All of that to say: Hips, hips, hips. Eka Pada Galavasana is a hip-opening arm balance that requires the thigh-muscle strength cultivated in Chair Pose and the inner groin opening that comes from releasing the hips in Pigeon. To maintain steadiness in the shape, the knee of the lifted leg needs to parallel to the bent, standing knee. In addition to spending time in Chair, you can prep for this shape in pigeon on your belly or on your back.
Lift Off Into Flying Pigeon
- Sweep your arms alongside your ears and bend your knees to come into Utkatasana.
- Come onto the toes of your left foot, float the foot off the floor, and cross the ankle over the outside of your right thigh, just above the knee.
- Flex your lifted foot to protect the knee and turn your toes toward your face.
- On an exhale, shift your torso forward and place your hands on the floor about six inches in front of you, shoulder-length distance apart, elbows slightly bent.
- With your weight spread evenly across your palms, lift on to your right tiptoes.
- Continue shifting your weight forward, enough so that you can place your bent left knee high on your left tricep.
- Hook your left toes around your right upper arm and grip. Keep your left shin parallel to your collarbones and perch on your arms like a branch.

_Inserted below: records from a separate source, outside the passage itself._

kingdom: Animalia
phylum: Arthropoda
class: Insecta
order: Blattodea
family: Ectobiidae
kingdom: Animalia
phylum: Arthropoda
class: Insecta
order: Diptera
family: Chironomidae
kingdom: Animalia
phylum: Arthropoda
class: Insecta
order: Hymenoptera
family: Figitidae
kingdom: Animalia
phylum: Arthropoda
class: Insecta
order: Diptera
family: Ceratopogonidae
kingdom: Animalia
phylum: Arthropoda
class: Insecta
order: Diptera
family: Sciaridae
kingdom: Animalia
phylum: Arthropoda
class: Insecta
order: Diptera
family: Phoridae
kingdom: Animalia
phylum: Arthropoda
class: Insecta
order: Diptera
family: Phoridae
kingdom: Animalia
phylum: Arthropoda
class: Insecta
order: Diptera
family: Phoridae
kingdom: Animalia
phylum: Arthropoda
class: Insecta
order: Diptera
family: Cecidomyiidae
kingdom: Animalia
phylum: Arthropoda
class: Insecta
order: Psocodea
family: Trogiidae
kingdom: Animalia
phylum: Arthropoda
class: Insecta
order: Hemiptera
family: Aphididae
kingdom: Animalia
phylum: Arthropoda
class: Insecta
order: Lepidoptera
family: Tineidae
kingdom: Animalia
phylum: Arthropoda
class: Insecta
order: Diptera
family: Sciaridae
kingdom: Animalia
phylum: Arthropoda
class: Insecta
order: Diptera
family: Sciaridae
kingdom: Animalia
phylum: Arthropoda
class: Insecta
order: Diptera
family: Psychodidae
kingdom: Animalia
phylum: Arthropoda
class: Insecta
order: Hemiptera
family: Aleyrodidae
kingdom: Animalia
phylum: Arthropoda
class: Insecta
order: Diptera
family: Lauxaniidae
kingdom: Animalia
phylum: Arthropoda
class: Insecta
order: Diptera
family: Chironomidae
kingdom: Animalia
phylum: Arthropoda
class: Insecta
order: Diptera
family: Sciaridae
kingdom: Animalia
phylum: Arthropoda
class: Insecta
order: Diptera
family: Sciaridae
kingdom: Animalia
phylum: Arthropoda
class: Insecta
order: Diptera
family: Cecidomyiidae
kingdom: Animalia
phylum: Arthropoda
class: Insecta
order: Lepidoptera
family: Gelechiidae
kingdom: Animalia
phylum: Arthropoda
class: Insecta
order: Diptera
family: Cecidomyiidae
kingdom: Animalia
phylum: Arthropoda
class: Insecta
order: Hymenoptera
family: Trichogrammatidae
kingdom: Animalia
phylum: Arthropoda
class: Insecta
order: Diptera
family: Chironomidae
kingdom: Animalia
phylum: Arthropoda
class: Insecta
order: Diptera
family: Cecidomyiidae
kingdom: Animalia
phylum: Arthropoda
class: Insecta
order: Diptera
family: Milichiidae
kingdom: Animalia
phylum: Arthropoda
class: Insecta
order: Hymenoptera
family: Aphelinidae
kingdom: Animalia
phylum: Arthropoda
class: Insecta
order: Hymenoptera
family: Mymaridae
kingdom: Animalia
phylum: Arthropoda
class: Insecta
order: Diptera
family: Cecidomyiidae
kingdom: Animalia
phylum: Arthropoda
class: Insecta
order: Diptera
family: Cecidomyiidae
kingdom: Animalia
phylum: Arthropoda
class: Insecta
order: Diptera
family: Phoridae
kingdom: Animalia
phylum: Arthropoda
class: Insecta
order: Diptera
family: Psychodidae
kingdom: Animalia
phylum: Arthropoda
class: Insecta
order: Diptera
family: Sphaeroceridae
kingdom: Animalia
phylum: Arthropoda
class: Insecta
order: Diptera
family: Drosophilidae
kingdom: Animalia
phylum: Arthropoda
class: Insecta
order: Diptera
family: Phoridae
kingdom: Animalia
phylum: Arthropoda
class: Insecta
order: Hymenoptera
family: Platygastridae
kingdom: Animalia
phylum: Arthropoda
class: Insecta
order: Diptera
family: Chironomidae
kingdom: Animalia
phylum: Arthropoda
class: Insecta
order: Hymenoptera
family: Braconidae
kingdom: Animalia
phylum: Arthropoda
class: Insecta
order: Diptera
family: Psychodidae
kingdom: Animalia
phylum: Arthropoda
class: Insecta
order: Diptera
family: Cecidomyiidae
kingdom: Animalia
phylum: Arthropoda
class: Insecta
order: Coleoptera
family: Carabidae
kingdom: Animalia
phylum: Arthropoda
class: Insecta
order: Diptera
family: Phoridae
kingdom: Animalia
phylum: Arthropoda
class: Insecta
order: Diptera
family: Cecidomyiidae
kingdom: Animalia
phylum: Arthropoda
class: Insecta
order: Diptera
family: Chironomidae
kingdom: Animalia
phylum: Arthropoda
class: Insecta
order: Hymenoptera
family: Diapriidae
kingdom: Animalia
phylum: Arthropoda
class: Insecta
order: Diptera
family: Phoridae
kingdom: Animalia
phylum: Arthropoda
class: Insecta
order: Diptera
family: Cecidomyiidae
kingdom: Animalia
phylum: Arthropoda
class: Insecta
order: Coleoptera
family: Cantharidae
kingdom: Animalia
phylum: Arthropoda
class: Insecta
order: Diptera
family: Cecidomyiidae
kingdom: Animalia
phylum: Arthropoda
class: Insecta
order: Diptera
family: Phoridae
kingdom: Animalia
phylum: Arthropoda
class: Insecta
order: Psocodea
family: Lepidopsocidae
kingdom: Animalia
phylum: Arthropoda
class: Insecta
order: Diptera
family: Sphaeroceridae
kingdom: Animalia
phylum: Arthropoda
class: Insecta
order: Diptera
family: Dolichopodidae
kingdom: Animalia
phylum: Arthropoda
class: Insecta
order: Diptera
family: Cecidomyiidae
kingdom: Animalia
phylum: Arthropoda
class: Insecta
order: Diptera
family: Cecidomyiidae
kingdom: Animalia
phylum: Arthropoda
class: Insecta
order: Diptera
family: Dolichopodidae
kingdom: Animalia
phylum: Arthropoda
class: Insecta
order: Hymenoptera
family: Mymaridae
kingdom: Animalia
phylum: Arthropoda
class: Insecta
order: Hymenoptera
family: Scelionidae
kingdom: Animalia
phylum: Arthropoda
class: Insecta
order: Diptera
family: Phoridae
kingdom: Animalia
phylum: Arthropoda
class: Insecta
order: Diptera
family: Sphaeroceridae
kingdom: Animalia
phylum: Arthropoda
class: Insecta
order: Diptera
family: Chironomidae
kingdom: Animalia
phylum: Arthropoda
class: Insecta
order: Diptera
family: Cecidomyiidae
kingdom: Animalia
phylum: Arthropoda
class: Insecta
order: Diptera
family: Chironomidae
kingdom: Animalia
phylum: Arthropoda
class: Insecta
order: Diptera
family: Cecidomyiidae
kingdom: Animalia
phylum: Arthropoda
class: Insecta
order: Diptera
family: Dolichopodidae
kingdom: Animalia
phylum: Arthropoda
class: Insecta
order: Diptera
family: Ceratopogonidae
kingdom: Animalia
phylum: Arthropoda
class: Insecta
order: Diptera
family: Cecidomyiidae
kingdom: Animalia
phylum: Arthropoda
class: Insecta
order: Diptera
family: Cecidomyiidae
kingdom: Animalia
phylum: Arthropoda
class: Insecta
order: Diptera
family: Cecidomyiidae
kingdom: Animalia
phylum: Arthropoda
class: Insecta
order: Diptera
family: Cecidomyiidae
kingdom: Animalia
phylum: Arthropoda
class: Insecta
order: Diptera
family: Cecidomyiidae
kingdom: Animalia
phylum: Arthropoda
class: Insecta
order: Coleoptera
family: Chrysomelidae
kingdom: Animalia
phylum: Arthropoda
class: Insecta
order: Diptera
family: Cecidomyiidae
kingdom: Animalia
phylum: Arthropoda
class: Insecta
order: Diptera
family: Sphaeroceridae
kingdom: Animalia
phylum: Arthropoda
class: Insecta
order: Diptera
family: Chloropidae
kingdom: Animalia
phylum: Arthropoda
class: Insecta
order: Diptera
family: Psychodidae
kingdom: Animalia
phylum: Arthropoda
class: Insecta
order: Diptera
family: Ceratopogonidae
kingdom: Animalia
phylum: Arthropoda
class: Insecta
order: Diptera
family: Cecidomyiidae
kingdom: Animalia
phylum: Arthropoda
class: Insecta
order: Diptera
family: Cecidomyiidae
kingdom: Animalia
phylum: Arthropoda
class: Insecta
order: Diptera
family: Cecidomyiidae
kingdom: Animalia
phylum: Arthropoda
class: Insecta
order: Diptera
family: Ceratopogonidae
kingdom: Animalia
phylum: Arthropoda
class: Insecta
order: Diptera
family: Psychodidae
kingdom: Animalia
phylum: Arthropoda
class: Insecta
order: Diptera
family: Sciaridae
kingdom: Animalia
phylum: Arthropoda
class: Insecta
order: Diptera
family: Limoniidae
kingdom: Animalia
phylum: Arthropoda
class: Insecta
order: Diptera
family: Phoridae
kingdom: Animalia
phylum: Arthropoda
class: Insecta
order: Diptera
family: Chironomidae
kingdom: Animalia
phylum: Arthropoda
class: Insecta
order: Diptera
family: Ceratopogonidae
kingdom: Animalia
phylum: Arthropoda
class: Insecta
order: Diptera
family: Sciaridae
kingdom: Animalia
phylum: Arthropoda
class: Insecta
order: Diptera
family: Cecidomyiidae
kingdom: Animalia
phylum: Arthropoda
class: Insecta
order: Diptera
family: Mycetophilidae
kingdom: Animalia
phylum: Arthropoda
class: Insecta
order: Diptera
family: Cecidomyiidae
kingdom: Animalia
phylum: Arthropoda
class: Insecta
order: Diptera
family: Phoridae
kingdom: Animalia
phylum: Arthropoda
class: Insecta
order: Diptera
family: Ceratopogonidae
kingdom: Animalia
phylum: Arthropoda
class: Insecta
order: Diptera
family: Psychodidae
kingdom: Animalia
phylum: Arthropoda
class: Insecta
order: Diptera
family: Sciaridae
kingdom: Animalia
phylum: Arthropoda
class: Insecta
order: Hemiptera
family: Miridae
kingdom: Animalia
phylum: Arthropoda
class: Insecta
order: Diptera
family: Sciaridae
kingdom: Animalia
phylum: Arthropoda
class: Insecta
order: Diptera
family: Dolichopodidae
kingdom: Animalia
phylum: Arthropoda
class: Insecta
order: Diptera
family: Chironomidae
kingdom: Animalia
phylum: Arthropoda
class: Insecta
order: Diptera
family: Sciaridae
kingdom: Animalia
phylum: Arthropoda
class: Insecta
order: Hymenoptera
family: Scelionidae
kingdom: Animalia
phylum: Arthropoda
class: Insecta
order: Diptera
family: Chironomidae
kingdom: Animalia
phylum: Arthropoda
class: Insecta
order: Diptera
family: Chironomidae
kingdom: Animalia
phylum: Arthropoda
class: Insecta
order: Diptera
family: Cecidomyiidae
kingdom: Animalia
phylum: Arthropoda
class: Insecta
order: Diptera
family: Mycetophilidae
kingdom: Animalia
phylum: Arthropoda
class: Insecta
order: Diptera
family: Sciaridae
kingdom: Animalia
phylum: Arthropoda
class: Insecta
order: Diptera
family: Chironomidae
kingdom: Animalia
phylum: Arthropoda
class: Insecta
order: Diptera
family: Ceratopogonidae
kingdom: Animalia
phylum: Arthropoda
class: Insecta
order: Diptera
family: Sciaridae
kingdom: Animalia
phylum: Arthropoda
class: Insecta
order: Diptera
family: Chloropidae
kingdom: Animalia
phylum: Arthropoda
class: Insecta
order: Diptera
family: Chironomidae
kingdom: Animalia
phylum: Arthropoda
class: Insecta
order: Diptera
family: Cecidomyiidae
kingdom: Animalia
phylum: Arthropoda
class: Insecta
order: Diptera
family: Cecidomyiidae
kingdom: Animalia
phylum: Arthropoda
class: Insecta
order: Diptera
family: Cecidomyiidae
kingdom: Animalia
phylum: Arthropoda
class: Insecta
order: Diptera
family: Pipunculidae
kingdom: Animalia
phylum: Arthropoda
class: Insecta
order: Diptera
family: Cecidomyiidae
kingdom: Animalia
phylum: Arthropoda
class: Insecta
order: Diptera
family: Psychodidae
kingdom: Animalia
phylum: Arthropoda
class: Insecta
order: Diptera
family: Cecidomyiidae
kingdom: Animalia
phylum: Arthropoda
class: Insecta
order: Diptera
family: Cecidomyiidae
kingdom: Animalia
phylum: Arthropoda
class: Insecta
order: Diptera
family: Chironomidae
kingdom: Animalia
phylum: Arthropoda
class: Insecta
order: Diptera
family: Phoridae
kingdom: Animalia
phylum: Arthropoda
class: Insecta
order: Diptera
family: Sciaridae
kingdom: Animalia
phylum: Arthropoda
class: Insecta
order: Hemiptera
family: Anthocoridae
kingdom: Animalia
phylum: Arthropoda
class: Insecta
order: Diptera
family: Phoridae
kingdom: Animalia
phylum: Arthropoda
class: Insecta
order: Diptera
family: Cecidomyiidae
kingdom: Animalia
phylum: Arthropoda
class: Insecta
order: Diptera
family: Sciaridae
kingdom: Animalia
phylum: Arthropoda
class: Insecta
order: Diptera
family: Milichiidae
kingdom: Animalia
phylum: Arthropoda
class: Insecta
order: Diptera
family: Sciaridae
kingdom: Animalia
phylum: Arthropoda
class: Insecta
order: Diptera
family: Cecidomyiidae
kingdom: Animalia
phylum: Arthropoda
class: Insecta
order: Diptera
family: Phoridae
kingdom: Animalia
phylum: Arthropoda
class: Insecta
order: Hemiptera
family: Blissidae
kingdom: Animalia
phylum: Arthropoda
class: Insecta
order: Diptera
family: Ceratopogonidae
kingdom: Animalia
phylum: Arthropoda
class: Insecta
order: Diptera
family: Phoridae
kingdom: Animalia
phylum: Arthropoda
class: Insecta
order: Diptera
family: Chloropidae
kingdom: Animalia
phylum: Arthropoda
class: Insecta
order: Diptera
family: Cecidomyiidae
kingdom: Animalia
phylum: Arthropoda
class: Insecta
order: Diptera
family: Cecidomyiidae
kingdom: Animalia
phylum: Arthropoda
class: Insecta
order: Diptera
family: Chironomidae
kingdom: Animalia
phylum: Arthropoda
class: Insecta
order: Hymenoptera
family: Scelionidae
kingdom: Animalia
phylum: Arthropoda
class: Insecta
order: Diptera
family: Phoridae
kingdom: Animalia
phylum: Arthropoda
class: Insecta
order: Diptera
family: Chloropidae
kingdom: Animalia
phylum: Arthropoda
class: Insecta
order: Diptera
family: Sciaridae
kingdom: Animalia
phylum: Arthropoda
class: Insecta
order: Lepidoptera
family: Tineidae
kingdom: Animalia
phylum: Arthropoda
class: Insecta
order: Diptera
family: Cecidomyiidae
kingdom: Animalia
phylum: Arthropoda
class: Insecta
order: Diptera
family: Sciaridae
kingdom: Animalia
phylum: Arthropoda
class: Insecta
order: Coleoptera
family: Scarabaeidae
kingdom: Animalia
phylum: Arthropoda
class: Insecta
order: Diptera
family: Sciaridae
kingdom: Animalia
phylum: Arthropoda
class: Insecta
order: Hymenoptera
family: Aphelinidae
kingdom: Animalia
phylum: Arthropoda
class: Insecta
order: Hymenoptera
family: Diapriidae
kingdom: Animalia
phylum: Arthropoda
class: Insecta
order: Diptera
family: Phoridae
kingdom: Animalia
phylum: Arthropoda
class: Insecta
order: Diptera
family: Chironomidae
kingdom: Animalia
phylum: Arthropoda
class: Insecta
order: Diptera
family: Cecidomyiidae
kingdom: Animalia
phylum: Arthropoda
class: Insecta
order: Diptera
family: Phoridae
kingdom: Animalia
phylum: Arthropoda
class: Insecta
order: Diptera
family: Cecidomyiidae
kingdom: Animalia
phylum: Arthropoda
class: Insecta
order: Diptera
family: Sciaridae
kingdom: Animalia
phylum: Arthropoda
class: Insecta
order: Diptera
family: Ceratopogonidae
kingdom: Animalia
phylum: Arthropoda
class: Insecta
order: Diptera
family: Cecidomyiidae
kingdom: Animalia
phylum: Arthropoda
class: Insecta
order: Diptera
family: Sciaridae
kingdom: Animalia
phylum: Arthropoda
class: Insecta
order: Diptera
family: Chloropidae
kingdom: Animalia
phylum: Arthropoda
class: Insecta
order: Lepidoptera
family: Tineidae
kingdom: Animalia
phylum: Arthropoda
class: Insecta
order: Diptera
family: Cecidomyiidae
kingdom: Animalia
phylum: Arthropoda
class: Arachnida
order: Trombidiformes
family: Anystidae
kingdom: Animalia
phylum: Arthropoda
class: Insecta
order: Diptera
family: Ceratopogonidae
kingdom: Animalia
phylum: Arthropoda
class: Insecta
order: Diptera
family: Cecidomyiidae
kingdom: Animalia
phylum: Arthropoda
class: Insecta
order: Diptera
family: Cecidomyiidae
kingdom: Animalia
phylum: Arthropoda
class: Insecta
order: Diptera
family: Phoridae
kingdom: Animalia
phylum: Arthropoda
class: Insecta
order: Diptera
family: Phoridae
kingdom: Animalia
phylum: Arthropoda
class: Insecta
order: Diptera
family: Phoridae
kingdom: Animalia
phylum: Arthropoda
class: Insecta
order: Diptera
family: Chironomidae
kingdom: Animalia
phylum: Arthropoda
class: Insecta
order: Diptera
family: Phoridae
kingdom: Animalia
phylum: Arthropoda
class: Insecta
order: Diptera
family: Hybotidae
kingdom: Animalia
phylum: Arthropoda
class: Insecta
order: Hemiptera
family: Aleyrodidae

- Now, think Crow, just on one leg.
- Bend your right knee, pull your chest through your arms, and lift the heel of your right foot to your right seat.
- Push the floor away to broaden across your upper back. Engage your lower abdominals to support your lower back.
- Slowly extend your right leg behind you, inner thigh lifting toward the ceiling and thigh bone drawing straight out from the hip socket.
- Hold for a few breaths of flying time.
- To come out of the pose, step your left leg back into and step the right leg back into Plank or Chaturanga.
- Move through a vinyasa or push back to Downward Dog for a few breaths before repeating on the the other side.
Eka Pada Galavasana is a wonderful hybrid of many shapes that has its own unique energy. The more time you spend with it the clearer you’ll become on which pieces you can work on individually.